The break-out from the main jail in the volatile southern city of Kandahar occurred on Friday night, the city's security chief General Salem told Reuters. He said all the prisoners were from one barracks of the jail, which houses some 400 prisoners.

"Last night, in the middle of the night, about 40 prisoners escaped through a 30-meter tunnel," he said. "They included some important Taliban -- one was the brother of Mawlavi Obaidullah."

Obaidullah was Taliban defense minister and has evaded capture since the hardline Islamists were overthrown by U.S.-led forces two years ago. In June, he was named as part of a 10-man leadership council by shadowy Taliban leader Mullah Omar.

Taliban spokesman Haji Abdul Latif said Obaidullah's brother was Mawlavi Abdullah and there were a total of 41 escapees, all of whom were from the Taliban.

Senior government intelligence official Attaullah Khan said it was possible some prison guards assisted the escape, but Latif said the prisoners acted alone.

Kandahar province has been the scene of many recent Taliban attacks that have curtailed aid and reconstruction work.

The escape will also be an embarrassment for the new governor for Kandahar, Yusuf Pashtun, who was appointed by President Hamid Karzai only in August.

Kandahar, which borders Pakistan, was the birthplace of the Taliban.

In late August, officials said the jail on the outskirts of the city was holding 50 to 60 "political inmates," a term usually used to describe Taliban members.

Some of that group were interviewed at the time by Reuters and all said they came from neighboring Pakistan, which Kabul accuses of sheltering Taliban guerrillas and leaders.

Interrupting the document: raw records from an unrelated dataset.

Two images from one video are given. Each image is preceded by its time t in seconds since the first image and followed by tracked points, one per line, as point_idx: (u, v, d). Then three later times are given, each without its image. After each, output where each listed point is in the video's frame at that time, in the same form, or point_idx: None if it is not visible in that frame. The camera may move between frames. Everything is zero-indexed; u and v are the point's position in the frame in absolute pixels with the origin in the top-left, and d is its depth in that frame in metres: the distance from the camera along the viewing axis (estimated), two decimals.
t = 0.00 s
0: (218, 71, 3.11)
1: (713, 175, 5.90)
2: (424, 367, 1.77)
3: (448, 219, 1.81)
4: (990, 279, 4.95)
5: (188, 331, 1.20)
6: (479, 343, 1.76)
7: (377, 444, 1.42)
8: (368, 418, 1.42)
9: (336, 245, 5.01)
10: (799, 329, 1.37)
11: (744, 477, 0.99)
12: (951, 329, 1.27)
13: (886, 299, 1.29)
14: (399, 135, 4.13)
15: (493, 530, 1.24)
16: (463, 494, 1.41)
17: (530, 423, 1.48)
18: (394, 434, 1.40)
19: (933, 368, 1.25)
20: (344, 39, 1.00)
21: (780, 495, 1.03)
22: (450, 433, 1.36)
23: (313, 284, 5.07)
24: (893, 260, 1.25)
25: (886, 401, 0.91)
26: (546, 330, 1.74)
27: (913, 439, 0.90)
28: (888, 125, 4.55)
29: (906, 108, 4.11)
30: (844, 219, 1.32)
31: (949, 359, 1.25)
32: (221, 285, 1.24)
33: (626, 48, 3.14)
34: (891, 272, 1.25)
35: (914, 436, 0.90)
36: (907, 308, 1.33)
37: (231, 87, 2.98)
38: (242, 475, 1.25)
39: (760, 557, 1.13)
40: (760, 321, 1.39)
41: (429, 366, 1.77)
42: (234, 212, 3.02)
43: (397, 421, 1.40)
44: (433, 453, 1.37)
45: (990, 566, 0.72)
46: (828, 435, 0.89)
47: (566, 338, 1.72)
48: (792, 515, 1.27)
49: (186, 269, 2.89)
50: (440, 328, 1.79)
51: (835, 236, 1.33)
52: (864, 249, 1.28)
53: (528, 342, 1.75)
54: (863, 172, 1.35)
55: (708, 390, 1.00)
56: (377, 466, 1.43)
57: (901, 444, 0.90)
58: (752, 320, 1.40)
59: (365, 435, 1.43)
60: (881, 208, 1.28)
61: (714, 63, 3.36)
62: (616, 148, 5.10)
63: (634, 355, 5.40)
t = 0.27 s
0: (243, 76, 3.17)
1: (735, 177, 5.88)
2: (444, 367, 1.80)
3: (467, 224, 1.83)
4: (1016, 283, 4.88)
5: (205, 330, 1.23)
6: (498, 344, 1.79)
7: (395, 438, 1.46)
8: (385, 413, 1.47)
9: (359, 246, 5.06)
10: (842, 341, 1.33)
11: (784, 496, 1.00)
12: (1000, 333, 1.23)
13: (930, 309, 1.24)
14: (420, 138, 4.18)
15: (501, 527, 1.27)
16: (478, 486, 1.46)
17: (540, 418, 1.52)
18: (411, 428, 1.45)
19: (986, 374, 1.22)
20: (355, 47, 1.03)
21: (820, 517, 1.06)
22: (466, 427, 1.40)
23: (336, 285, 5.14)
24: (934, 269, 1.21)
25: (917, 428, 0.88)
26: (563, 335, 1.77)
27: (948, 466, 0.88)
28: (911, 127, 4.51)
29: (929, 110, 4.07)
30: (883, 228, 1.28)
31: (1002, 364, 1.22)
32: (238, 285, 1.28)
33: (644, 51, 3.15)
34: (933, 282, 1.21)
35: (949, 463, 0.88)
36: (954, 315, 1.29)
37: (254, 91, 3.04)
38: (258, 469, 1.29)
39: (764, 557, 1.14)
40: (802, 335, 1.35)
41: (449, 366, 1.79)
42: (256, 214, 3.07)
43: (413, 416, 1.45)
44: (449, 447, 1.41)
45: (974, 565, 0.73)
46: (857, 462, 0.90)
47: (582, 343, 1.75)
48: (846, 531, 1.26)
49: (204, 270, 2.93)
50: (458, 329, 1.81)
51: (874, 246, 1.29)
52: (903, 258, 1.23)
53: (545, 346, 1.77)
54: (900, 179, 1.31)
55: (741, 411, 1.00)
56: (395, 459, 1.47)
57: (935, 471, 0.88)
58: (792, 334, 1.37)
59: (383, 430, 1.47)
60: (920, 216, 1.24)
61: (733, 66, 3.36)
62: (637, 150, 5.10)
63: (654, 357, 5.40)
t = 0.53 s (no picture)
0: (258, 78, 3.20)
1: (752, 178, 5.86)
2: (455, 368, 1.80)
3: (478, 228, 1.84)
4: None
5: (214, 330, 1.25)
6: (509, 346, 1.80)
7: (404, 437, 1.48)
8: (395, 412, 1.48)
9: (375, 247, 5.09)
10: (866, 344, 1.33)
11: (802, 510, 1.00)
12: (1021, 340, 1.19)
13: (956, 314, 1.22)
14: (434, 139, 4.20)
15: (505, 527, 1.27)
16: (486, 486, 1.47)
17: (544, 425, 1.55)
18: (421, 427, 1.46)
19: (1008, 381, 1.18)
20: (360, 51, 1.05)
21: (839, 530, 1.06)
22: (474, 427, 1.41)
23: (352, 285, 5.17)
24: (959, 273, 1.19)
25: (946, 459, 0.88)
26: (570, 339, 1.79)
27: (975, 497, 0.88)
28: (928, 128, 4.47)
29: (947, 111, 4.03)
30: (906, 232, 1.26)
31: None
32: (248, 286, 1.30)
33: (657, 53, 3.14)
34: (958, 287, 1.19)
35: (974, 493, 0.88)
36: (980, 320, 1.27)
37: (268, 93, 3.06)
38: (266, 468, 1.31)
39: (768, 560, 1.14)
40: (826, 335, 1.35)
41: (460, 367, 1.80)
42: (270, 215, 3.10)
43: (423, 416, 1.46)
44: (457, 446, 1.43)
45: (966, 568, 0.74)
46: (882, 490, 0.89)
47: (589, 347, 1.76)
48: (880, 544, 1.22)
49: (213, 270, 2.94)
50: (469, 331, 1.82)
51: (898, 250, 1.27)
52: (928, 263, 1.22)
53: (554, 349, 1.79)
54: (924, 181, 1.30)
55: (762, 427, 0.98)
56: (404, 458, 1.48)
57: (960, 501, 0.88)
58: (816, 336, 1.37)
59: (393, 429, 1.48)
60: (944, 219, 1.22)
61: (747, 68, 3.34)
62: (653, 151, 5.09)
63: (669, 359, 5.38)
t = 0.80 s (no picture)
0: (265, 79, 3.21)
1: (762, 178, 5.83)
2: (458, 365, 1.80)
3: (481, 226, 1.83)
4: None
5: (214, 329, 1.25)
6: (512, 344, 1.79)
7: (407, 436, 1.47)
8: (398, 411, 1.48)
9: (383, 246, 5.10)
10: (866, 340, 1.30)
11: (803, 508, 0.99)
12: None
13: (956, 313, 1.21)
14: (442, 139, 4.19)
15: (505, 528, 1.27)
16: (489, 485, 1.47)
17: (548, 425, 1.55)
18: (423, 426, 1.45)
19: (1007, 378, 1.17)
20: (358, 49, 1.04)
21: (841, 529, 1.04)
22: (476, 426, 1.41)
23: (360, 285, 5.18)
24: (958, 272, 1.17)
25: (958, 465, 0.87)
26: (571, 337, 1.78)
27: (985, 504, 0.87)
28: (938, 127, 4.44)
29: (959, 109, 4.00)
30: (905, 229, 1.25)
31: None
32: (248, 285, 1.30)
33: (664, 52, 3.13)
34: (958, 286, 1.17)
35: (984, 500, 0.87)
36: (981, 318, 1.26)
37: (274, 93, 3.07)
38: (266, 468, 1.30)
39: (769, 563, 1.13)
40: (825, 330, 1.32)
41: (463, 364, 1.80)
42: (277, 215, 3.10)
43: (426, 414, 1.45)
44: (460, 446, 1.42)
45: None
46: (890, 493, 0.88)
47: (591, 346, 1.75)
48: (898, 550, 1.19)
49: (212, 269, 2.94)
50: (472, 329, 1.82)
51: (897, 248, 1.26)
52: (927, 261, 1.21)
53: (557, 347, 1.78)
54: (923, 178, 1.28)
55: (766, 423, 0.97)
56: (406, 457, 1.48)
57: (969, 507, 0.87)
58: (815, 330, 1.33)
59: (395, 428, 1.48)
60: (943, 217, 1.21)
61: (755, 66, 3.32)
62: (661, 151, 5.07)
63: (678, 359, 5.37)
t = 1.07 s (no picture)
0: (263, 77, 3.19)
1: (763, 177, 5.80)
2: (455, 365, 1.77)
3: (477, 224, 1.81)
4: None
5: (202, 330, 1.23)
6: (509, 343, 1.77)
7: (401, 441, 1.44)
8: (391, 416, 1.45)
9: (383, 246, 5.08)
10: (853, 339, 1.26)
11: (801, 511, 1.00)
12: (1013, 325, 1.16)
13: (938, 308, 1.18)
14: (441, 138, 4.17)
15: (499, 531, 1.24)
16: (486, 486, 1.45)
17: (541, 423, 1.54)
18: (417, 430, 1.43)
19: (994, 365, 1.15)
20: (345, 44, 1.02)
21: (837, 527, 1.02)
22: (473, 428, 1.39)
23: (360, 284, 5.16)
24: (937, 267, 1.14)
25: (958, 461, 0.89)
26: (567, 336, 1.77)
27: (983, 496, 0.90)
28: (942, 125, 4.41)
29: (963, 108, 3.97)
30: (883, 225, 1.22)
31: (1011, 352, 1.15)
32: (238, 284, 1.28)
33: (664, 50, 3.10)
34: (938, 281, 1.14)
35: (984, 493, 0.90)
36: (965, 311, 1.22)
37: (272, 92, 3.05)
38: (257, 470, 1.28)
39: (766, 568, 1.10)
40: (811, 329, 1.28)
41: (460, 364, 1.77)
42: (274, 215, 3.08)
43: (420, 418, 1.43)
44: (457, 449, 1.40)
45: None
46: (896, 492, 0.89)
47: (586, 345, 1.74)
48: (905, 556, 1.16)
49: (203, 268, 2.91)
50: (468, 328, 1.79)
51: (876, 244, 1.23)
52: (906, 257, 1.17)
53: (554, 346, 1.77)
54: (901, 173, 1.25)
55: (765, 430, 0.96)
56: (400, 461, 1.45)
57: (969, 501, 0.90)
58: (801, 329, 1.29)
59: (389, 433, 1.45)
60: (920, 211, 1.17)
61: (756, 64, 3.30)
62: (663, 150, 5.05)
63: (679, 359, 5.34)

The Taliban have been blamed for a surge in violence across Afghanistan since August in which more than 300 people have died, including aid workers, government soldiers and police, U.S. troops and many guerrillas.

News of the escape comes days after Karzai and the U.S. special envoy to Afghanistan Zalmay Khalilzad denied reports earlier this week that former Taliban Foreign Minister Mullah Wakil Ahmed Muttawakil had been freed from U.S. custody for facilitating talks with Taliban officials in Kandahar.

A government official in Kandahar, who did not want to be named, said there could have been a connection between Muttawakil and the escape.

He said Muttawakil was briefly released on September 27 and visited his home in Kandahar and on the following day met Taliban officials in the Tor Kotal area of Kandahar province on behalf of the Americans. He gave no other details.

The United States is leading a 11,500-strong foreign force in Afghanistan force pursuing remnants of the Taliban and the allied al Qaeda network, which is blamed for the September 11, 2001, attacks on the United States.